A character matrix can become contained by a CDAT object, analogous to the way mesquite defines a project (using the title and link tokens, or possibly just by allowing only one taxa block, one tree block and one characters block to be in context at any one time). This facility may be defined as in Bio::Phylo::Matrices::Matrix, using $matrix->set_cdat($cdat) and $matrix->get_cdat() methods, or just from the perspective of the CDAT container, e.g. $cdat->add_matrix($matrix).

4. Utility methods for matrices
TODO

A suggested namespace for this interface might be Bio::CDAT::CharMatrixI. A prototype version of this interface is developing at Bio::CDAT::CharMatrixI

Character sequences

BioPerl does not define a suitable interface for character sequences. We propose a character sequence interface that meets the following requirements:

1. Range operations

Individual objects for each character in a matrix are not feasible from a performance and memory requirements point of view. Instead, character state data should be defined in ranges, i.e. inheriting from Bio::RangeI.

2. Character type safety

Like the character state matrix interface, the character sequence interface must be typed (e.g. dna/rna/nucleotide; protein; standard categorical or continuous), so that characters inserted in the character sequence object can be validated, and character sequence objects inserted in the matrix object can be checked for type identity with the matrix object. The data type may be defined using $char->set_type($type) and $char->get_type() methods.

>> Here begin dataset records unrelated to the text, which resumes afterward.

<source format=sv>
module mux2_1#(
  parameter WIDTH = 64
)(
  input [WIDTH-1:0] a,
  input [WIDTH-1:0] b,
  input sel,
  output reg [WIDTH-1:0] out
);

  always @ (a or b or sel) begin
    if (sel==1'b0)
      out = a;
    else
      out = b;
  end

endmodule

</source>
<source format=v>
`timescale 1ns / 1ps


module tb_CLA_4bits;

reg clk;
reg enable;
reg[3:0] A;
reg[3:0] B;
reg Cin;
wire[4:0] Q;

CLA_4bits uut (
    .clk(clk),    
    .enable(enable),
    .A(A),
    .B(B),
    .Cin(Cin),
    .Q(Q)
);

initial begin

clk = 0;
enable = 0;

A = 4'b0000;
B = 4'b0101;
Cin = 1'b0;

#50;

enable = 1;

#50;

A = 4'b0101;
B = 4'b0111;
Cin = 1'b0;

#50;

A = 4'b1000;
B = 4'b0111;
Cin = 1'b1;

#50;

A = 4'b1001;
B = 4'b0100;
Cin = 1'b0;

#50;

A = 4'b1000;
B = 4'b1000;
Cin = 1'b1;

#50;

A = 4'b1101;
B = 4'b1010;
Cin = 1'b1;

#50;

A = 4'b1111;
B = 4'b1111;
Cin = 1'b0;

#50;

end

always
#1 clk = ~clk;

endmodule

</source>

3. Character-to-CDAT linkage

Character sequence objects are contained by matrix objects, which in turn can be contained / handled by CDAT objects.

4. Meta data

The character sequence object should allow for annotation of individual characters, for example as implemented in Bio::Phylo::Matrices::Datum.

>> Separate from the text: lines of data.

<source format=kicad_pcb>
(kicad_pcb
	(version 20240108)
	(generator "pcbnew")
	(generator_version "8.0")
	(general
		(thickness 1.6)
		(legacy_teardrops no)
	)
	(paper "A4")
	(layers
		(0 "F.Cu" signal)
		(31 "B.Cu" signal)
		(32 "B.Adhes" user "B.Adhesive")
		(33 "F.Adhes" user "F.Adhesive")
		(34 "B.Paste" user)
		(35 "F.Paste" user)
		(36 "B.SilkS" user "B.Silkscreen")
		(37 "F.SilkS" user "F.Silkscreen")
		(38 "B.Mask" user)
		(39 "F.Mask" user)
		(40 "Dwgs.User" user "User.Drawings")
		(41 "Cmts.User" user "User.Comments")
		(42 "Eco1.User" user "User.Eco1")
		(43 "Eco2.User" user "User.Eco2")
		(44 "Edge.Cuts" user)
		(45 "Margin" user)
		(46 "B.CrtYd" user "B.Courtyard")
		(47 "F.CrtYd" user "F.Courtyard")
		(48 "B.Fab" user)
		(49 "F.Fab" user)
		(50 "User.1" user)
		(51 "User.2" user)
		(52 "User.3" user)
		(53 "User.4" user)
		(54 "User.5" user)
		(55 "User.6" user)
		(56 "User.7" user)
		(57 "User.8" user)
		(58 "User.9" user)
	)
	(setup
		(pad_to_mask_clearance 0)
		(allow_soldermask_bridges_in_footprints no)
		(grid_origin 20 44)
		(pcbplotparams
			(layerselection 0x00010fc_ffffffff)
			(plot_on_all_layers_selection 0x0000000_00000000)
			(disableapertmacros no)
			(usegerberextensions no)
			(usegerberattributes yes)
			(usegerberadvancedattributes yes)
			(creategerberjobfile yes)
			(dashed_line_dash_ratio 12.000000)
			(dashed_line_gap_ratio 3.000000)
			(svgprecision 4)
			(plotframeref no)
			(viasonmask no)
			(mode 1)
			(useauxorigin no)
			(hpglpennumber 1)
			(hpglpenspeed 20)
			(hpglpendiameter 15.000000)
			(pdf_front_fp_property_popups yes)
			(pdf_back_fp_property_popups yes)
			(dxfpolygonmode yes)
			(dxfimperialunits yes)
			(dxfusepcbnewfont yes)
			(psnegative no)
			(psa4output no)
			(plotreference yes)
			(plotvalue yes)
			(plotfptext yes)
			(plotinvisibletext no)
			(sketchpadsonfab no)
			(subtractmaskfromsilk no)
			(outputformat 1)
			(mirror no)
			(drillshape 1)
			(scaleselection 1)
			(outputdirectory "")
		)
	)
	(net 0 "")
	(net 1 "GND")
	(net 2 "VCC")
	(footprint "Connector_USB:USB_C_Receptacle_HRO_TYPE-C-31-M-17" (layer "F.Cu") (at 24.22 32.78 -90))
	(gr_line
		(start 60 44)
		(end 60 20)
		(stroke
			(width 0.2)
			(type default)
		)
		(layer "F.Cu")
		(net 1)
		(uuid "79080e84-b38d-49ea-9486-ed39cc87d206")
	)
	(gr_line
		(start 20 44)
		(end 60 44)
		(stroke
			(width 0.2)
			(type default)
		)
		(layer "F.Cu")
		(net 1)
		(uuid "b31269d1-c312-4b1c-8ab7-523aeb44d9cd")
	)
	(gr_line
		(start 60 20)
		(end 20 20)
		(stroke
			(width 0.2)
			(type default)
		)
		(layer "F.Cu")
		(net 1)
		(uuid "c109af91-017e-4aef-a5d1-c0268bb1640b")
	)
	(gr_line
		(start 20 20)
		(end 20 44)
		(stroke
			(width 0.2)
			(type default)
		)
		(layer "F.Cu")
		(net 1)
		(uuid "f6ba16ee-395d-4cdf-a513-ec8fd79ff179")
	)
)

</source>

5. Charseq utility methods
TODO

We suggest as a namespace for this interface Bio::CDAT::CharSeqI.

Character-data-and-tree

Conceptually, nodes in phylogenetic trees and character sequences in matrices both refer to biological entities (e.g. OTUs). We want to make this relationship explicit by creating an intersection object that links the two. The CDAT object would be a thin wrapper around the more fine grained BioPerl objects (Bio::Tree::TreeI and Bio::CDAT::CharMatrixI) it contains. This CDAT object must meet the following requirements:

1. CDAT-to-node linkage

The CDAT object must be able to contain one or more Bio::Tree::TreeI objects, e.g. using $cdat->set_tree($tree) and $cdat->get_trees() (and perhaps $cdat->remove_trees($tree)).

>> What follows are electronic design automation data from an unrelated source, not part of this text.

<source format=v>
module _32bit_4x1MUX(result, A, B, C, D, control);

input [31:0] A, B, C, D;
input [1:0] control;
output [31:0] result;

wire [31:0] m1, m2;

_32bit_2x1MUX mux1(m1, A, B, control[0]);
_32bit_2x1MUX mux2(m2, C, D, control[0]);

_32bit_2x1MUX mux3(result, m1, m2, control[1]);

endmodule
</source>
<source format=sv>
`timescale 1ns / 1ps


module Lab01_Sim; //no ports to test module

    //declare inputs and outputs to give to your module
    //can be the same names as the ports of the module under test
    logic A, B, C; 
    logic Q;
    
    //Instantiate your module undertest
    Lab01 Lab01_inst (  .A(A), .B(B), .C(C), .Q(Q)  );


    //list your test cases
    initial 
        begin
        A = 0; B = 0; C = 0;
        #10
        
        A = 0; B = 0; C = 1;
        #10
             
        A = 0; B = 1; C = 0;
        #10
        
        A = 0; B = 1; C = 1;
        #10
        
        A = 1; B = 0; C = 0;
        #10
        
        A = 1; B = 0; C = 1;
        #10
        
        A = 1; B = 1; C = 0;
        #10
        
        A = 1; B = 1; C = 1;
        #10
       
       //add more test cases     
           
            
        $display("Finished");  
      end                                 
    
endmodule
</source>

2. CDAT-to-character sequence linkage

The CDAT object must be able to contain one or more Bio::CDAT::CharMatrixI objects, e.g. using $cdat->set_matrices($matrix) and $cdat->get_matrices($matrix) (and perhaps $cdat->remove_matrices($matrix)) methods.

3. CDAT utility methods
TODO

We suggest as a namespace Bio::CDAT.

TODO list summary

Interface expansion

The new interfaces as described in this document might be added to BioPerl, but, in any case should be compatible with it in api design. The CDAT linking methods as proposed in Bio::CDAT::CharSeqI should similarly be defined in Bio::Tree::TreeI. Code to this end is currently growing at the svn repository

IO

Bio::NEXUS, Bio::Phylo and BioPerl should become better integrated at the input/output level, for example by adopting the standard BioPerl architectures for parsers (e.g. Bio::TreeIO), and by making trees received from CIPRES conform to the BioPerl interfaces.

Test data

In order to ensure quality coding, we should adopt a set of test data files and a regression testing strategy. This is likely to develop out of the use cases.

CPAN release cycles

The intent is that the design phase takes place on cpan releases of Bio::NEXUS and Bio::Phylo, and only once the API has stabilized changes to the BioPerl core will be proposed.